According to the results, both optimizers have significantly increased the project’s profitability. However, as mentioned earlier, simultaneous optimization helped the optimizers to reach better results compared to sequential optimization. In this regard, results showed that simultaneous optimization of the decision parameters gived quite different solutions in comparison with sequential optimization. Moreover, the comparison between the results of the sixth and seventh stage suggested that incorporating more decision variables (well location, production rate, injection rate, etc.) in the course of simultaneous optimization had a high potential to give much better results than the case with fewer variables optimized simultaneously. Also, PSO outperformed GA at every stage. According to the NPV versus NFE figures, despite GA that had a higher speed at first but converges earlier, PSO continued searching with a smoother slope. It should be pointed out that there was a more difference in the final NPVs between the PSO and GA in simultaneous optimization. This could be because the PSO algorithm performed better than GA at dealing with more decision variables. A large number of decision variables result in long chromosomes in GA which requires a higher number of function evaluations to find the same answer as PSO does.

Sensitivity analysis

In this section, a sensitivity analysis was made on the degree of importance of the design parameters, including the production rates, well locations, number of injectors, WAG ratio, and injection rates, on the project’s NPV. To do so, while holding all other design parameters, each parameter was altered by some percent and the corresponding change in the NPV relative to the amount of change in the design parameter was measured. Figure 28 shows the results of this sensitivity analysis. According to Fig. 28, production rate had the highest effect of the project’s NPV. After that, the location of the injectors was the second most influencing parameter on the NPV, and other remaining parameters did not show significant effect on the project’s NPV.

Fig. 28
figure 28

Sensitivity of the NPV to the design parameters

Conclusions

Particle swarm optimization and genetic algorithm were used to optimize a WAG project in a southern Iranian oil field. Production rates, number of injectors, well locations and WAG ratio are the variables that have been optimized in different stages. The results were compared in terms of the net present value of the field. Our study led to conlcude that PSO reached better NPVs compared to GA at every stage mentioned in the context. Also, during optimization, PSO had a smoother slope searching for the optimum solution than GA most of the time, which made the results more reliable since it can be a sign of avoiding the local optima.

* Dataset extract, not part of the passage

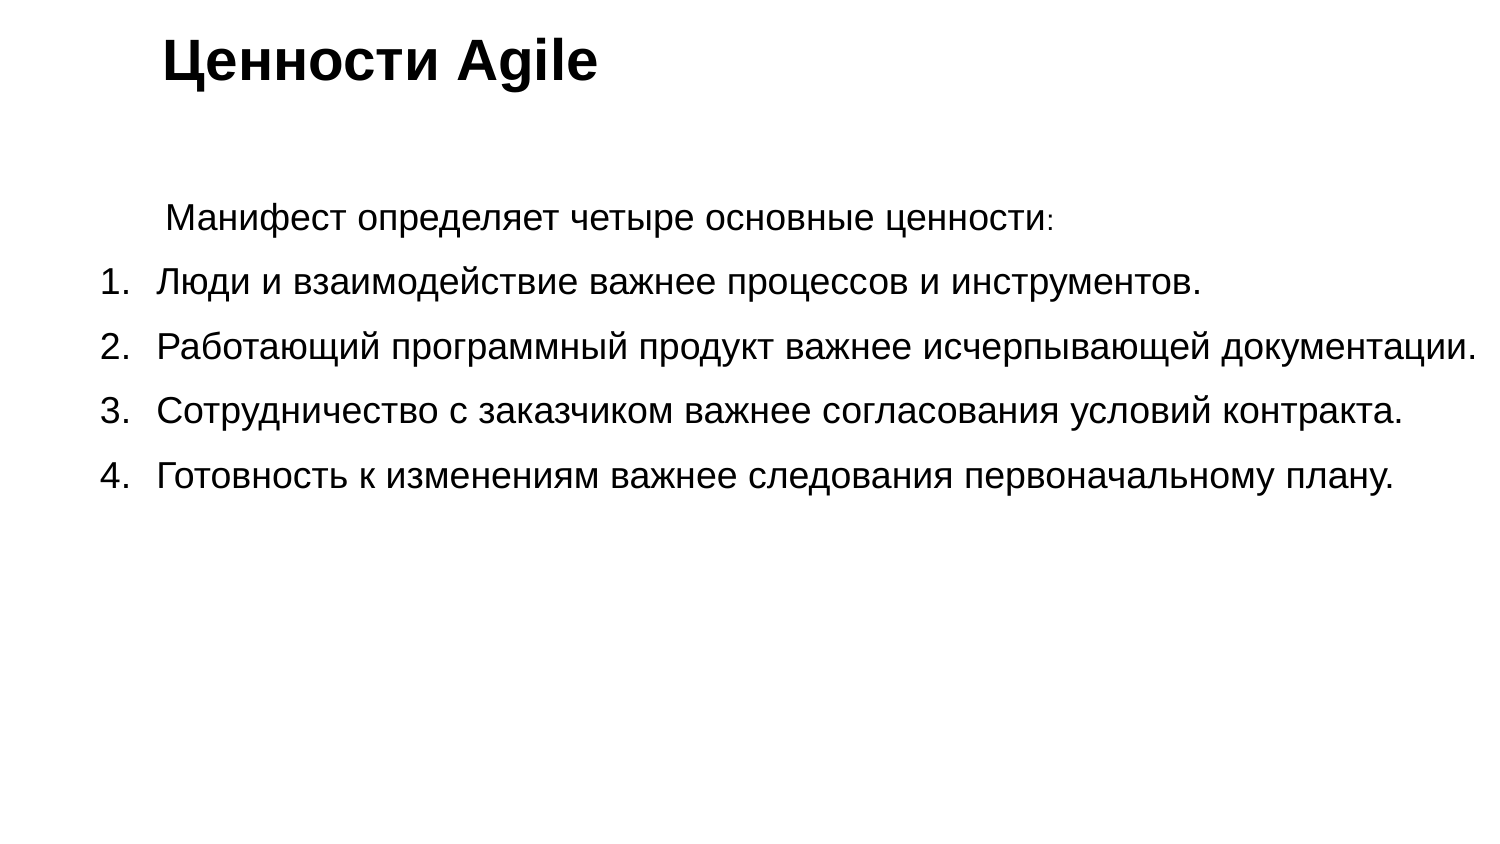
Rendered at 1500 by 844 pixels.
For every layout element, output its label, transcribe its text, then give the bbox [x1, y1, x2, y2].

The optimum value of WAG ratio showed that the reservoir under study was not suitable for WAG injection which was the result of extremely high and low amounts of transmissibility throughout the reservoir. Finally, a comparison between the final results of sequential optimization and the results of simultaneous optimization showed that incorporating more decision variables in simultaneous optimization improved the results by a significant magnitude in comparison with the results of sequential optimization. This indicates the mutual impact of the decision variable on each other. Moreover, the sensitivity analysis suggested that the production rate had the highest influence on the project’s profitability; however, this can be case specific which requires investigating it on more reservoir models.